At the same time there is a strong curiosity to know about Javanese ethics, philosophy of life and thoughts. Notwithstanding this need, there is little contact with Indonesians in Suriname. Some Surinam Javanese have a kind of reluctance (sungkan) when they meet Indonesian Javanese, being aware of the fact that their Javanese is different from the one spoken by the Javanese from Indonesia. On the other hand, the Indonesian government makes little effort to support the development of the Javanese culture in Suriname 8 . The Indonesian Embassy in Paramaribo provides courses in Bahasa Indonesia and since a few years ago it also gives courses on (modern) Javanese dances and the martial art pencak silat 9 . Due to limited resources these cultural activities can only reach people living in Paramaribo and its surrounding. Lessons in playing gamelan and dances are also provided by the Surinam Javanese themselves in the cultural centre Sana Budaya in Paramaribo.
The desire to be close to the Javanese way of life is evidenced by the popularity of imported goods varying from peci and blangkon to stagen, kain and the well known kretek cigarettes, from cassette tapes with songs in the Javanese language to handicrafts and furniture. The great majority of vendors at the Sunday market in northern Paramaribo is Javanese. They sell Javanese spices and other edible products next to imported goods. A Surinam Javanese importer visits frequently Indonesia to look for new products. The Indonesian Embassy in Suriname informed that the balance of trade is in favour of Indonesia.
In the course of time the Javanese community has been carried along by the development of Suriname and at the same time it has participated and contributed to this development. Their political parties are playing a key role in the politics as an intermediary between the rivalling Creole and Hindustani parties. Javanese ministers have been leading two ministries (agriculture and social affairs & housing) for a long time.

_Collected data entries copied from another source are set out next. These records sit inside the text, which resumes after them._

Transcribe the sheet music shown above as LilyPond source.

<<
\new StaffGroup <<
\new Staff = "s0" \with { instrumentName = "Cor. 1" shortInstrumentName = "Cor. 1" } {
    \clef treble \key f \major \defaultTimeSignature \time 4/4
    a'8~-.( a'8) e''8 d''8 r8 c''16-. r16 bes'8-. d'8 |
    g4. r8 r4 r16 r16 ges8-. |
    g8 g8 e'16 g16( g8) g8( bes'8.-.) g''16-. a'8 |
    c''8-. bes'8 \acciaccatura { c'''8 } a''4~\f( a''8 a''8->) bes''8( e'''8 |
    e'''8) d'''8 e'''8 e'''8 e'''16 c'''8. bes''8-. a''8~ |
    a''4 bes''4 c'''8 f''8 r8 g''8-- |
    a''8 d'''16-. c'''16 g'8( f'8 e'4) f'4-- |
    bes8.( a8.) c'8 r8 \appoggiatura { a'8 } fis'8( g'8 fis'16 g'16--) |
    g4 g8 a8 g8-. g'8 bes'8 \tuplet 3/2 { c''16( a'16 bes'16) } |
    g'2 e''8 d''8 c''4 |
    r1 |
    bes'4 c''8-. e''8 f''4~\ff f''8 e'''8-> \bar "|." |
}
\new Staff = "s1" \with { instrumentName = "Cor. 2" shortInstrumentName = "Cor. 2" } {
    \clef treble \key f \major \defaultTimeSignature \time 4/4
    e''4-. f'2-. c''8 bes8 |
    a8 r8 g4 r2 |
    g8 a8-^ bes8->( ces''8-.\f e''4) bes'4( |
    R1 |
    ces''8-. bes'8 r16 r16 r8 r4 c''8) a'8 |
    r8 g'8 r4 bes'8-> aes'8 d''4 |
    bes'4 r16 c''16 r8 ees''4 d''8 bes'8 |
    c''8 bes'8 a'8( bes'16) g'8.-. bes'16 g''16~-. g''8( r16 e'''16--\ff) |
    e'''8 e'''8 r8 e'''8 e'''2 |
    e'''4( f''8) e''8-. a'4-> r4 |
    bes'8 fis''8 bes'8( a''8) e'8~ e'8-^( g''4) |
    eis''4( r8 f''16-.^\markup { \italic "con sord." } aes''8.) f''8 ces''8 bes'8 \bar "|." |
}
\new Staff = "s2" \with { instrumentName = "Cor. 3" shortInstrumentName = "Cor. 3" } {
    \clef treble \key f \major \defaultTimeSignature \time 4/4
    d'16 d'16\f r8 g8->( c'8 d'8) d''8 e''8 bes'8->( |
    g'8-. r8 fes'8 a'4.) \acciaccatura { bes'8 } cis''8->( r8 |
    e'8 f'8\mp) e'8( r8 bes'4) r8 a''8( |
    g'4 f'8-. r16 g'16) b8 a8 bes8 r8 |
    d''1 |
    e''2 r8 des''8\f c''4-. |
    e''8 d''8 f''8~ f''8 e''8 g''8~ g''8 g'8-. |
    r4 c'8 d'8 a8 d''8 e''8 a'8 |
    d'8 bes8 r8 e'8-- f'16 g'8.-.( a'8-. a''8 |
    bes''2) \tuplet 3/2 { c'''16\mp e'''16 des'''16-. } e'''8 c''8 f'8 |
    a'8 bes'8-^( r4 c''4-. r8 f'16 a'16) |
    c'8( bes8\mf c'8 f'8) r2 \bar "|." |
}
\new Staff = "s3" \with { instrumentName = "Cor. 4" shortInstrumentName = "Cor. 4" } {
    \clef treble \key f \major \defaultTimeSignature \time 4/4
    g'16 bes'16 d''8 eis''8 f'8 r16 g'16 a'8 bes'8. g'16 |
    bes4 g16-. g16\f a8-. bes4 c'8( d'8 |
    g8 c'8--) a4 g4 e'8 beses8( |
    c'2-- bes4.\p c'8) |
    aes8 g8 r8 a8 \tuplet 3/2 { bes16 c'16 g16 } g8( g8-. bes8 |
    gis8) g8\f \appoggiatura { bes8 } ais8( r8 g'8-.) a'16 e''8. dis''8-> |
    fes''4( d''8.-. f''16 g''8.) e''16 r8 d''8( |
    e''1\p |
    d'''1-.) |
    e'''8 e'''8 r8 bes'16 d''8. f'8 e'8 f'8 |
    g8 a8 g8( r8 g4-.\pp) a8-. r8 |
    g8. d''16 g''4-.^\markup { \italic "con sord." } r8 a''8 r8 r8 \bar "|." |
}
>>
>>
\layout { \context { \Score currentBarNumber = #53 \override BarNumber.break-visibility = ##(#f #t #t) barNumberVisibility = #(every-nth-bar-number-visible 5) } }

Javanese also occupy high-ranking posts at various ministries, governmental and private organizations and at the diplomatic service. The number of university graduates is increasing. Many Javanese are active in small enterprises such as restaurants, shops and slaughter houses where chicken are slaughtered in traditional Islamic way and sold as "halal" chicken meat.
Since its arrival the Javanese made various efforts to maintain their culture and traditions they have brought with them from Java as a means to survive in the new environment where they had to compete with migrant workers from other ethnic groups. These traditions are passed down from one generation to another. In the course of time the form of the Javanese cultural expressions have diverted from the original version and have their own development. Other ethnic groups, the socio-economic development of the country and the impact of "globalization" are instrumental to this process. The Surinam Javanese culture has developed into a unique entity. It will be interesting to study and to monitor the development towards a new "Javaneseness" among Surinam Javanese in Suriname.